• _REQUIRED ACTION_
Your answer should be the lines of the data below that contain "Intentions".

::: RECORD SET

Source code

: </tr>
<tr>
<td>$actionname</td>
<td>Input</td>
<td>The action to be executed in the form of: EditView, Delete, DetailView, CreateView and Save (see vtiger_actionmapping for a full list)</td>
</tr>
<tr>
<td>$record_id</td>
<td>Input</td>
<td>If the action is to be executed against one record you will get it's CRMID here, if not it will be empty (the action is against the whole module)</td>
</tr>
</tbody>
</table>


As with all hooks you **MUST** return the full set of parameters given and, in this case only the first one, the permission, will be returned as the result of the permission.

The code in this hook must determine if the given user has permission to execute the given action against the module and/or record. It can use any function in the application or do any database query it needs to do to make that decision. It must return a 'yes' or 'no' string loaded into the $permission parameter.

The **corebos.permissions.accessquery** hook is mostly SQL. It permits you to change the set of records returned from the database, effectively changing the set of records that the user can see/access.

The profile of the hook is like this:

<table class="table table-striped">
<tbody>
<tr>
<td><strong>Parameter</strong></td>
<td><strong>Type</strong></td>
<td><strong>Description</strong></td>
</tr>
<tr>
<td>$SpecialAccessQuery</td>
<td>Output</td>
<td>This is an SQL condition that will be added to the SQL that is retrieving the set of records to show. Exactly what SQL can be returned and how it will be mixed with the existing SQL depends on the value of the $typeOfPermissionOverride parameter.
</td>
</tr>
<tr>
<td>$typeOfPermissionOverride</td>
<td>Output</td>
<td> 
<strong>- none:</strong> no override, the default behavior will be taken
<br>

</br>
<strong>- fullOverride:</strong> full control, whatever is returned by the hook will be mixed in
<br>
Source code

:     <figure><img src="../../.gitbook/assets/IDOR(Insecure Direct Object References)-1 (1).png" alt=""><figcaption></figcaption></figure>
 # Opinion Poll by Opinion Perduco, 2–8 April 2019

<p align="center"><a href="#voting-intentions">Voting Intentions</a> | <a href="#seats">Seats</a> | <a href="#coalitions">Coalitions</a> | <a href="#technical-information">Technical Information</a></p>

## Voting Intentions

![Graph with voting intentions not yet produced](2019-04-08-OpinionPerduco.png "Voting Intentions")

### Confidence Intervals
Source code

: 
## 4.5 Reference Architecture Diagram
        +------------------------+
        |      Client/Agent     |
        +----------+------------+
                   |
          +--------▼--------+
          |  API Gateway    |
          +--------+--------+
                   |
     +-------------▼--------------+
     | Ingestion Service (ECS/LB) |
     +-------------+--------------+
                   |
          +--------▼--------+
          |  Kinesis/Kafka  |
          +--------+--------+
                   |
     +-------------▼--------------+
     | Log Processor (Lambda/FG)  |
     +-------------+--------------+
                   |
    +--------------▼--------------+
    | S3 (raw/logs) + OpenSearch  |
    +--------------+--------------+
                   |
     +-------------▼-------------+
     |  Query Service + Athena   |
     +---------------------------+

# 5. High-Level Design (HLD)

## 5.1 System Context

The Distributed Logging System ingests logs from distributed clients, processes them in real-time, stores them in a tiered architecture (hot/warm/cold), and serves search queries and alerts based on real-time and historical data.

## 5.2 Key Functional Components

::::::

• _ANSWER BOX_
<p align="center"><a href="#voting-intentions">Voting Intentions</a> | <a href="#seats">Seats</a> | <a href="#coalitions">Coalitions</a> | <a href="#technical-information">Technical Information</a></p>
## Voting Intentions
![Graph with voting intentions not yet produced](2019-04-08-OpinionPerduco.png "Voting Intentions")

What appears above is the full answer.